Steel will continue to be manufactured at Sparrows Point by International Steel Group Inc. of Cleveland - which bought the Bethlehem assets for about $1.5 billion - but with far fewer workers and a cautious awareness of the daunting global economics of modern steel production.

Steel workers and industry experts have no illusions about the invulnerability of what remains of Bethlehem.

Malleable company

ISG, a steel producer with facilities salvaged from dinosaurs across the nation's industrial heartland, is as nimble an economic creature as Bethlehem was solid and predictable.

That flexibility - in work rules, manufacturing technology and identifying markets for its products - is essential in traditional industries like steel to survive, even the steelworkers union agreed this week.

"The one thing that they have going for them is they make their decisions quickly," said Tom Conway, a top negotiator for the United Steelworkers of America. "In today's business world, you can't sit around and apply science to everything. Sometimes you got to make decisions with your gut."

ISG chief financial officer Mitch Hecht had high hopes in an interview this week.

"We will be the most productive, integrated steel company in the world," he said. "We'll be among the lowest-cost producers of steel anywhere, equivalent with the mini-mills on a production cost-per-ton basis."

Bethlehem executives recognized the urgent necessity to change but, in the end, the inertia of tradition proved impossible to overcome.

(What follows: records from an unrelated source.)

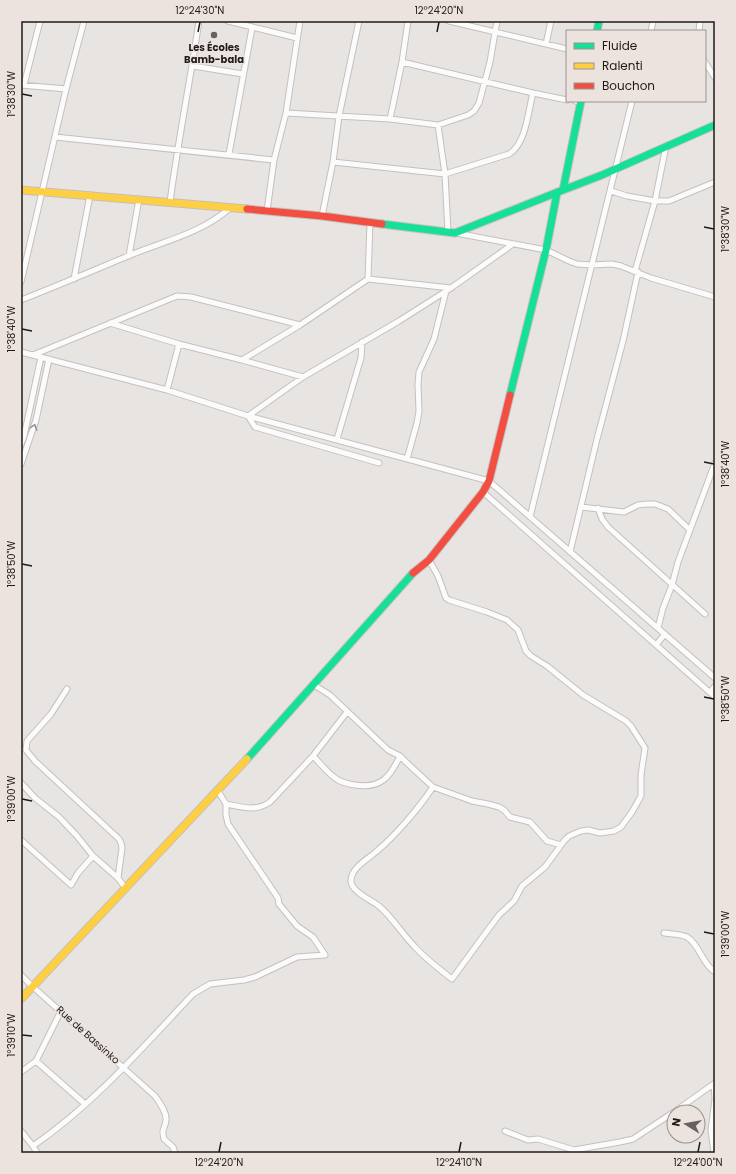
<svg xmlns="http://www.w3.org/2000/svg" width="736" height="1174" font-family="Poppins,sans-serif">
	<style>
		.lines { fill: none; stroke-linecap: round; stroke-linejoin: round }
		.street-casing { stroke: #c4c0be; stroke-width: 7 }
		.fast-casing { stroke: #c4c0be; stroke-width: 9 }
		.slow-casing { stroke: #c4c0be; stroke-width: 9 }
		.jam-casing { stroke: #c4c0be; stroke-width: 9 }
		.street { stroke: #fcfbfb; stroke-width: 5 }
		.fast { stroke: #16e098; stroke-width: 7 }
		.slow { stroke: #ffcf43; stroke-width: 7 }
		.jam { stroke: #f24e42; stroke-width: 7 }
		.oneway { stroke: #989696 }
		.ticks { fill: none; stroke: #1e1b1a; stroke-width: 1.5 }
		.poi-dot { fill: #656160; stroke: #ece3de; stroke-width: 1.5 }
		.labels { text-anchor: middle; dominant-baseline: central; stroke-width: 3; stroke-linejoin: round; paint-order: stroke }
		.poi-label { font-size: 10px; font-weight: bold; fill: #1e1b1a; stroke: #ece3de }
		.street-label { font-size: 10px; fill: #1e1b1a; stroke: #ece3de }
		.neatline { fill: none; stroke: #1e1b1a; stroke-width: 1.5 }
		.ticks-label { font-size: 10px; text-anchor: middle; fill: #1e1b1a }
	</style>
	<rect width="100%" height="100%" fill="#e8e4e2"/>
	<g class="lines">
		<defs>
			<path id="street" d="M228 21 297 38
				M408 21 402 62 533 93 567 100
				M449 21 567 49
				M651 31 653 21
				M699 31 700 21
				M546 44 551 21
				M705 62 715 78
				M193 66 243 74
				M21 85 66 89
				M24 85 40 21
				M575 101 581 102
				M286 113 390 119 438 125
				M390 119 402 62
				M55 137 274 160
				M229 154 252 28
				M333 162 445 174 438 125 468 115 474 111 479 103 490 62 497 21
				M611 191 627 196 655 201H669L715 182
				M170 202C178 141 190 82 199 21
				M267 211 274 160 286 113 300 21
				M322 216 333 162 339 116 359 21
				M370 223 368 279 451 288
				M448 232 445 174 509 154C526 144 528 112 533 93
				M456 233 546 250 569 261 577 264 592 265 612 264 621 266 651 278 715 297
				M129 256 139 199
				M635 271 655 201 666 146
				M74 279 90 195
				M21 282 66 89 84 21
				M21 300C57 286 92 271 128 256 164 241 200 234 230 208
				M110 323 179 344 242 360
				M21 352 167 390 248 416 303 377 399 321 451 288 513 244
				M33 355 177 296 191 297 300 325
				M303 377 242 360 300 325 368 279
				M167 390 179 344
				M248 416 489 481 715 678
				M248 416 255 427 379 463
				M337 439 358 368 361 358 362 342
				M21 444 24 436 41 357
				M407 459 417 423 419 411 418 385 419 372 434 339 446 291
				M21 464 36 420 49 359
				M483 492 715 697
				M581 507 624 512 638 505 647 504H655L668 509 690 530
				M598 508 602 519 608 527 705 614
				M530 517 632 101
				M570 552 597 439 623 341 638 272
				M658 628 663 608 672 585 678 562 715 463
				M656 645 665 634
				M314 685 330 695 388 750 400 756 408 764 433 787C419 808 396 835 377 851 368 859 352 867 351 880 350 891 371 900 379 906 393 918 402 934 415 947 426 959 439 969 452 979L490 927 499 915 514 901 522 886 545 867 564 841 569 836 581 831 588 830 600 833 614 831 621 827 632 812 641 796V775L645 748 631 726 626 721 583 695 547 666 531 656 526 651 518 630 507 620 487 612 449 600 446 598 438 576 429 560
				M67 689 51 714 27 741 26 750 35 761 119 839 121 843 122 848 118 878 126 889
				M710 692 715 686
				M347 712 313 756C321 764 328 774 338 780 343 783 349 784 355 785 381 789 390 777 400 756
				M21 783 35 798 59 817 77 836 93 856 118 878
				M433 787 472 801 488 804 499 807 504 810 510 817 530 822 547 841 561 845
				M226 804C242 807 256 812 270 802L313 756
				M21 840 71 885 78 873 93 856
				M664 933C671 934 681 934 687 937 700 945 702 964 715 972
				M21 975 32 986 155 1096C159 1102 167 1112 166 1120 165 1130 161 1127 164 1139L173 1147 175 1153
				M36 1061 85 1104
				M21 1072 36 1061 61 1011
				M714 1084 715 1099 711 1130 714 1153
				M674 1112 715 1083
				M21 1131 33 1146 37 1153
				M505 1131 528 1140 538 1139 574 1150 575 1152
				M33 1146C94 1104 143 1047 193 994L210 984 244 980 255 977 297 957 325 955 313 937 297 926 279 904 278 898 228 824 226 815V804L218 791
				M574 1150 620 1142 633 1139 674 1112"/>
			<path id="fast" d="M597 31 599 21
				M563 190 602 175 715 125
				M382 224 455 233 563 190 581 101
				M510 395 546 250 557 193
				M247 759 413 573"/>
			<path id="slow" d="M21 190 247 209
				M21 999 247 759"/>
			<path id="jam" d="M247 209 322 216 382 224
				M413 573 429 560 483 492 489 481 510 395"/>
		</defs>
		<use href="#street" class="street-casing"/>
		<use href="#fast" class="fast-casing"/>
		<use href="#slow" class="slow-casing"/>
		<use href="#jam" class="jam-casing"/>
		<use href="#street" class="street"/>
		<use href="#fast" class="fast"/>
		<use href="#slow" class="slow"/>
		<use href="#jam" class="jam"/>
	</g>
	<defs><path id="oneway-chevron" d="M-2-3.5L2.5 0L-2 3.5" fill="none" stroke-width="1.6" stroke-linecap="round" stroke-linejoin="round"/></defs>
	<use class="oneway" href="#oneway-chevron" transform="translate(34 427) rotate(-72)"/>
	<path class="ticks" d="M198 32 200 22M437 32 439 22M22 94 32 96M704 227 714 229M22 329 32 331M704 462 714 464M22 564 32 566M704 697 714 699M22 799 32 801M704 932 714 934M22 1035 32 1036M219 1152 221 1142M459 1152 461 1142M698 1152 700 1142"/>
	<circle class="poi-dot" cx="214" cy="35" r="4"/>
	<g class="labels">
		<g class="poi-label">
			<text x="214" y="47">Les Écoles<tspan x="214" dy="12">Bamb-bala</tspan></text>
		</g>
		<g class="street-label">
			<text transform="translate(88 1035) rotate(42)">Rue de Bassinko</text>
		</g>
	</g>
	<rect width="736" height="1174" fill="none" stroke="#ece3de" stroke-width="44"/>
	<rect x="566" y="30" width="140" height="72" fill="#ece3de" stroke="#9a9390"/>
	<rect x="574" y="43" width="20" height="6" fill="#16e098" stroke="#9a9390"/>
	<text x="602" y="50" font-size="12" fill="#1e1b1a">Fluide</text>
	<rect x="574" y="63" width="20" height="6" fill="#ffcf43" stroke="#9a9390"/>
	<text x="602" y="70" font-size="12" fill="#1e1b1a">Ralenti</text>
	<rect x="574" y="83" width="20" height="6" fill="#f24e42" stroke="#9a9390"/>
	<text x="602" y="90" font-size="12" fill="#1e1b1a">Bouchon</text>
	<g transform="translate(686 1124) rotate(281)"><circle r="19" fill="#ece3de" stroke="#9a9390"/>
	<path d="M0-3L7 15L0 10L-7 15Z" fill="#656160"/>
	<text y="-6" font-size="11" font-weight="bold" text-anchor="middle" fill="#1e1b1a">N</text>
	</g>
	<rect x="22" y="22" width="692" height="1130" class="neatline"/>
	<g class="ticks-label">
		<text x="200" y="14">12°24'30"N</text>
		<text x="439" y="14">12°24'20"N</text>
		<text transform="translate(11 94) rotate(-90)" y="4">1°38'30"W</text>
		<text transform="translate(725 229) rotate(-90)" y="4">1°38'30"W</text>
		<text transform="translate(11 329) rotate(-90)" y="4">1°38'40"W</text>
		<text transform="translate(725 464) rotate(-90)" y="4">1°38'40"W</text>
		<text transform="translate(11 564) rotate(-90)" y="4">1°38'50"W</text>
		<text transform="translate(725 699) rotate(-90)" y="4">1°38'50"W</text>
		<text transform="translate(11 799) rotate(-90)" y="4">1°39'00"W</text>
		<text transform="translate(725 934) rotate(-90)" y="4">1°39'00"W</text>
		<text transform="translate(11 1035) rotate(-90)" y="4">1°39'10"W</text>
		<text x="219" y="1166">12°24'20"N</text>
		<text x="459" y="1166">12°24'10"N</text>
		<text x="698" y="1166">12°24'00"N</text>
	</g>
</svg>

In 1980, it took Bethlehem eight man-hours to make a ton of steel. By the early 1990s, the company had halved that number. And before its sale to ISG, Bethlehem had reduced it to two hours a ton.

ISG's corporate average is about one man-hour, and other mini-mill competitors can make a ton of steel in even less time.

Three major factors

Robert S. "Steve" Miller Jr., the final chairman and chief executive officer who presided over the company's bankruptcy and sale to ISG, said three major factors led to the company's demise: poor productivity, costly benefits for retirees, and a deluge of cheap imports.

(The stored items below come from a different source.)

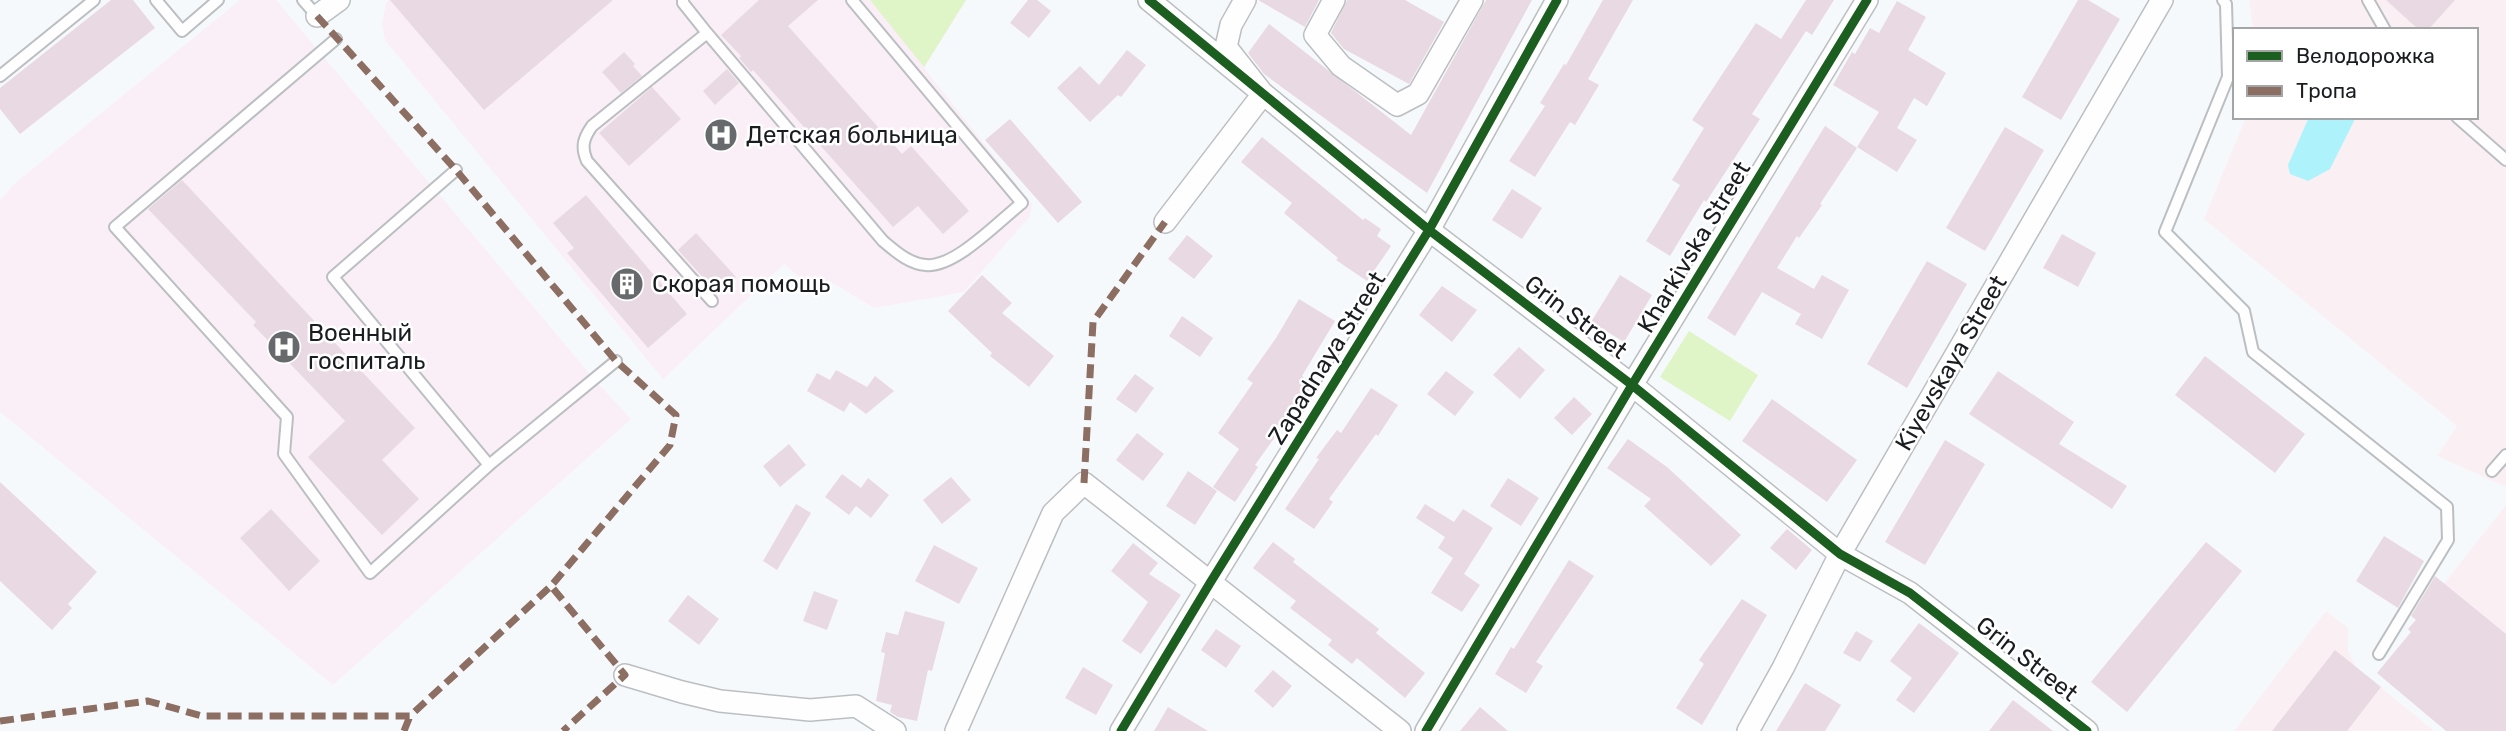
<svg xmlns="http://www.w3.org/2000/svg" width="2506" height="731" viewBox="0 0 2506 731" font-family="Rubik,sans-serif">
  <rect width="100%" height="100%" fill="#f6f9fc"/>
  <path fill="#faf0f3" d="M2249,0H2506V487L2437,456L2457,426L2204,219L2246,117H2476V30H2253Z
    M2506,505V706L2408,629Z
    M2326,611L2348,628V651L2356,667L2434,731H2234Z"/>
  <path fill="#faeff7" d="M240,0H276L594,379L631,419L333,685L0,412V200L13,185Z
    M389,0H966L924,68L1032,204L1030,216L964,292L874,308L828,280L817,291L784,264L663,379L385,40L382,24L386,3Z"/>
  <path fill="#dff4c7" d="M870,0H966L924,67Z
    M1689,331L1758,375L1730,421L1660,377Z"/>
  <path fill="#aef3fb" d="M2309,117H2356L2330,169L2308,181L2290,174L2288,165Z"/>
  <path fill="#e9d9e2" d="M111,0H133L155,28L20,134L0,109V88Z
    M390,0H613L484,110Z
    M759,0H818L788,26L902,154L911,146L969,211L943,234L918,206L893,227L753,70L751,72L739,58L741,56L721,35Z
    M1028,0H1037L1051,11L1029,38L1010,23Z
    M1258,0H1319L1305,27Z
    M1347,0H1405L1444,22L1409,84L1344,49L1331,33Z
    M1486,0H1532L1427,193L1264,74L1248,53L1269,24L1411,135Z
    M1603,0H1633L1588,79L1599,85L1575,125L1570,122L1535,177L1509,161L1545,106L1540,103L1564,64L1566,65Z
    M1806,0H1834L1812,35L1806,31L1752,114L1760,119L1706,202L1704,200L1670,256L1646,241L1680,185L1672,180L1704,128L1692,120L1756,23L1781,39Z
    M2078,0H2088L2120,19L2061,120L2022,97Z
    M2386,0H2455L2428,30H2419Z
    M1897,1L1926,17L1908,50L1946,73L1927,106L1914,98L1897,128L1917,140L1897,172L1857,147L1879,112L1833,85L1852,52L1855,54L1870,28L1879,33Z
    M1127,50L1146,65L1121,97L1118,95L1090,122L1057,88L1080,66L1099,85Z
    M624,52L635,64L633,66L642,76L621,93L602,72Z
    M727,69L739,83L715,105L703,91Z
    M652,87L681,119L629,166L599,133Z
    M1010,119L1082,202L1058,223L985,140Z
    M1825,126L1857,148L1820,204L1822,205L1799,238L1797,236L1777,268L1814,289L1822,275L1849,290L1822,339L1795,324L1801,314L1762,292L1735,336L1707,318Z
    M2005,127L2044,150L1985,251L1946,228Z
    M1262,137L1363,220L1365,218L1381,229L1377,236L1391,246L1367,281L1336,260L1338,258L1284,213L1292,203L1241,162Z
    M182,180L415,428L382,460L419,499L382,535L308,457L345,421L253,325L256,322L148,209Z
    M1512,189L1542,208L1522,239L1492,220Z
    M586,195L687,314L648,348L567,253L574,248L553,223Z
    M696,233L736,277L718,294L678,250Z
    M2062,234L2096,253L2078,287L2043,268Z
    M1187,235L1213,256L1194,279L1168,259Z
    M1927,261L1967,284L1907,388L1867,364Z
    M982,275L1012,303L1002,313L1054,356L1029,387L990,356L992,353L948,311Z
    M1620,275L1652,295L1624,342L1591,322Z
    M1442,286L1477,310L1452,342L1419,315Z
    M1299,299L1335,321L1302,376L1313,384L1255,465L1258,467L1235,502L1213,487L1239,449L1218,433L1253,383L1247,379L1276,338Z
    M1182,316L1213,338L1200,357L1169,336Z
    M1519,347L1545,370L1520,399L1493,375Z
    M2205,356L2305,434L2275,473L2175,395Z
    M836,370L867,387L875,376L894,391L866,414L850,402L844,412L807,391L817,373L830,380Z
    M1446,371L1474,392L1455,416L1427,394Z
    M1998,371L2074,422L2059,444L2127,486L2112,509L1969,414Z
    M1135,374L1154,388L1136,413L1116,399Z
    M1371,388L1398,405L1378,436L1376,434L1329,499L1333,502L1314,529L1285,509L1319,459L1316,458L1337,430L1341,433Z
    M1574,397L1592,414L1572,435L1554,418Z
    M1772,399L1857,460L1827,502L1742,441Z
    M1137,433L1164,454L1143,481L1116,460Z
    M1628,439L1667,467L1741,535L1711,566L1644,506L1651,499L1607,468Z
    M1945,440L1985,464L1925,565L1885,542Z
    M789,444L806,465L780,487L763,466Z
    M1188,471L1217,491L1195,525L1166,506Z
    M842,474L861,488L868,478L889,495L871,518L856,506L849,515L825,497Z
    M951,477L971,500L942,524L923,500Z
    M1508,478L1539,498L1521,526L1490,506Z
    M0,482L97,572L68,604L72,608L52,630L0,581Z
    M796,504L811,513L777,570L763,561Z
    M1425,504L1454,522L1463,509L1493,528L1464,574L1480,585L1462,612L1431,593L1453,558L1438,548L1445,537L1416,518Z
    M271,509L320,561L289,591L240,538Z
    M1787,529L1812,550L1796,570L1770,548Z
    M2384,536L2424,561L2398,608L2356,581Z
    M1273,542L1295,559L1293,562L1379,629L1376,633L1425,673L1405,698L1357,658L1352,664L1328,645L1332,640L1290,608L1296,601L1253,568Z
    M2206,542L2242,571L2127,712L2091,682Z
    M1133,543L1158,563L1149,574L1181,595L1141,654L1122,641L1148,602L1111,571Z
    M934,545L978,568L959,604L915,581Z
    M1569,560L1594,576L1536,662L1543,666L1526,693L1495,674L1511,647L1514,649Z
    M2435,576L2506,634V731H2446L2377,673L2411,632L2408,629L2416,620L2411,616Z
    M814,591L838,600L827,630L803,621Z
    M688,595L719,619L699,645L668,621Z
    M1742,599L1767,615L1702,725L1676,708L1704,664L1699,660Z
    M905,611L945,622L932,671L928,670L917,721L898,717L890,712L892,705L876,701L885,653L881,652L886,632L898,635Z
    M1919,623L1959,653L1914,713L1896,700L1912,678L1890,661Z
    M1216,629L1241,646L1226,668L1201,650Z
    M1856,631L1873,641L1860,662L1843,653Z
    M2335,650L2381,687L2347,731H2272Z
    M1083,667L1113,685L1096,715L1065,698Z
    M1273,670L1292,686L1273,708L1254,691Z
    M1805,683L1841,705L1825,731H1776Z
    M2013,700L2053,731H1989Z
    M1168,707L1208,731H1154Z
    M1480,707L1508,731H1460Z"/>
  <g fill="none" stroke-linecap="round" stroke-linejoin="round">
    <defs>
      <path id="lane" d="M156,0L182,31L218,0
        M303,0L317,16
        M683,0V3L707,33L592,126C583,139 581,147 587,161L712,301
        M2223,0L2226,4L2228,77L2165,232L2244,311L2253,352L2447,507L2448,540L2379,654
        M2368,0L2385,30
        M707,33L883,241C895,251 909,264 926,265C955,268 999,221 1022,203L852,0
        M336,39L115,227L287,417L284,454L370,573L489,465L616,361
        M0,76L94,0
        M2457,117L2506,160
        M456,170L333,277L489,465
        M2492,471L2506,455"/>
      <path id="street" d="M1149,0L1429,230L1632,385L1840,554L1910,593L2087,731
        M1334,0L1315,35L1341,66L1397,105L1418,94L1472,0
        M317,16L339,0
        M1165,222L1263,94L1226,47L1231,25L1245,0
        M625,675L682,692L720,701L810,710L856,706L895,731
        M956,731L1053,513L1084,483L1400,731
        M1121,731L1210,583L1429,230L1557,0
        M1426,731L1632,385L1867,0
        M1748,731L1783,668L1840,554L2162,0"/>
    </defs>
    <use href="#lane" stroke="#bcbfc2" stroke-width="14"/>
    <use href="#street" stroke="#bcbfc2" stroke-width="24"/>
    <use href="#lane" stroke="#fefeff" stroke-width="10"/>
    <use href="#street" stroke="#fefeff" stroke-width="21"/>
    <path stroke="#8d6e63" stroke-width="7" stroke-dasharray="14 7" stroke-linecap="butt" d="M317,16L456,170L616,361L676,415L670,445L551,586L625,675L563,731
      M1084,483L1093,322L1165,222
      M0,721L148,701L202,716H410L551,586
      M404,731L410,716"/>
    <defs>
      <path id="cycleway" d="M1149,0L1429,230L1632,385L1840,554L1910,593L2087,731
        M1121,731L1210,583L1429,230L1557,0
        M1426,731L1632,385L1867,0"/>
    </defs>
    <use href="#cycleway" stroke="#fff" stroke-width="13"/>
    <use href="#cycleway" stroke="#1b5e20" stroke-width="9"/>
  </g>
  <defs>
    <symbol id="hospital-disc" viewBox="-11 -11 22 22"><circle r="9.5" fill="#676a6d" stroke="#fff"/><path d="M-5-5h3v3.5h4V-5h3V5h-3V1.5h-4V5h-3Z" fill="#fff"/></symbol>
    <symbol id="building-disc" viewBox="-11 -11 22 22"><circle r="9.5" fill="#676a6d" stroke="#fff"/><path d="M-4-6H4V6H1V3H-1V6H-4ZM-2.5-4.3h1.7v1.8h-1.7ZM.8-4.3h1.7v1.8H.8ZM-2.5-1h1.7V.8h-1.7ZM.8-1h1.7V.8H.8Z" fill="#fff"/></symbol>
  </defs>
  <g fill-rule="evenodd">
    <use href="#hospital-disc" x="702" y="116" width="38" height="38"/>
    <use href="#building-disc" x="608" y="265" width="38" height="38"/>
    <use href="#hospital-disc" x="265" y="328" width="38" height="38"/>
  </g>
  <g text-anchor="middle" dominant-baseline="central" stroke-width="5" stroke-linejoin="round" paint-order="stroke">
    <g font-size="24" fill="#1a1d20" stroke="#fff" text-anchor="start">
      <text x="746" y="135">Детская больница</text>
      <text x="652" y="284">Скорая помощь</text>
      <text x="308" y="333">Военный<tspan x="308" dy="28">госпиталь</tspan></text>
    </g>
    <g font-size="24" fill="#1a1d20" stroke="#fff">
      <text transform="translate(1694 247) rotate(-59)">Kharkivska Street</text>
      <text transform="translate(1576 317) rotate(37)">Grin Street</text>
      <text transform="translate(1327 358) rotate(-58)">Zapadnaya Street</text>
      <text transform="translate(1951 363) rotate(-60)">Kiyevskaya Street</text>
      <text transform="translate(2027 659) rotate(38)">Grin Street</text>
    </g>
  </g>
  <rect x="2233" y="28" width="245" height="91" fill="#ffffff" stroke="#a3a5a6" stroke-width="2"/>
  <rect x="2247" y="51" width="35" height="10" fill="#1b5e20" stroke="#a3a5a6" stroke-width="2"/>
  <text x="2296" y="63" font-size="21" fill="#1a1d20">Велодорожка</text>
  <rect x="2247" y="86" width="35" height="10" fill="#8d6e63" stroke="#a3a5a6" stroke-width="2"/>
  <text x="2296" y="98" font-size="21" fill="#1a1d20">Тропа</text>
</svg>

"The productivity issue is paramount," Miller said in a recent interview. "Even though we had made great strides in reducing labor hours per ton of steel, we were still not as efficient as the best global competition or the mini-mills."

In the 1990s, Bethlehem tried to reverse its fortunes in the face of intense global competition by investing in plant improvements and new technologies that helped improve productivity and reduce manufacturing time. By the end of the decade, the company had spent more than $600 million on the Sparrows Point plant, including the construction of a more efficient cold-rolling mill.

But becoming more competitive produced its own economic pain - Sparrows Point lost 400 jobs when the cold-rolling mill opened - and the changes seemed never enough to compete successfully with increasingly cheap steel from mini-mills and foreign producers.

"The tragedy of great, shifting world economic forces and flows hit home in places like Sparrows Point," said Joseph L. Arnold, a professor of urban American history at the University of Maryland, Baltimore County. "In some ways, Baltimore has always been a city deeply affected by deep economic changes."

Rising pension and health care costs for retirees helped smother Bethlehem, Miller and industry analysts say.

Once, Bethlehem had 10 workers for every retiree. But that ratio reversed itself, saddling the company with billions of dollars in guaranteed benefits, Miller said.

`Lived in the moment'

Not surprisingly, union leaders vehemently disagree.

"I think for a long time, Bethlehem lived in the moment as opposed to preparing for the future," Leo W. Gerard, president of the United Steelworkers of America, said recently. "I always figured that Martin Tower [company headquarters in Bethlehem, Pa.] was an example of that, where everybody was in management and had country clubs."

ISG plans to keep Sparrows Pont and Bethlehem's other operations open and a majority of employees on the payroll. But Bethlehem's operations under ISG ownership will have far leaner management ranks and a work force about a third smaller than its current 11,000.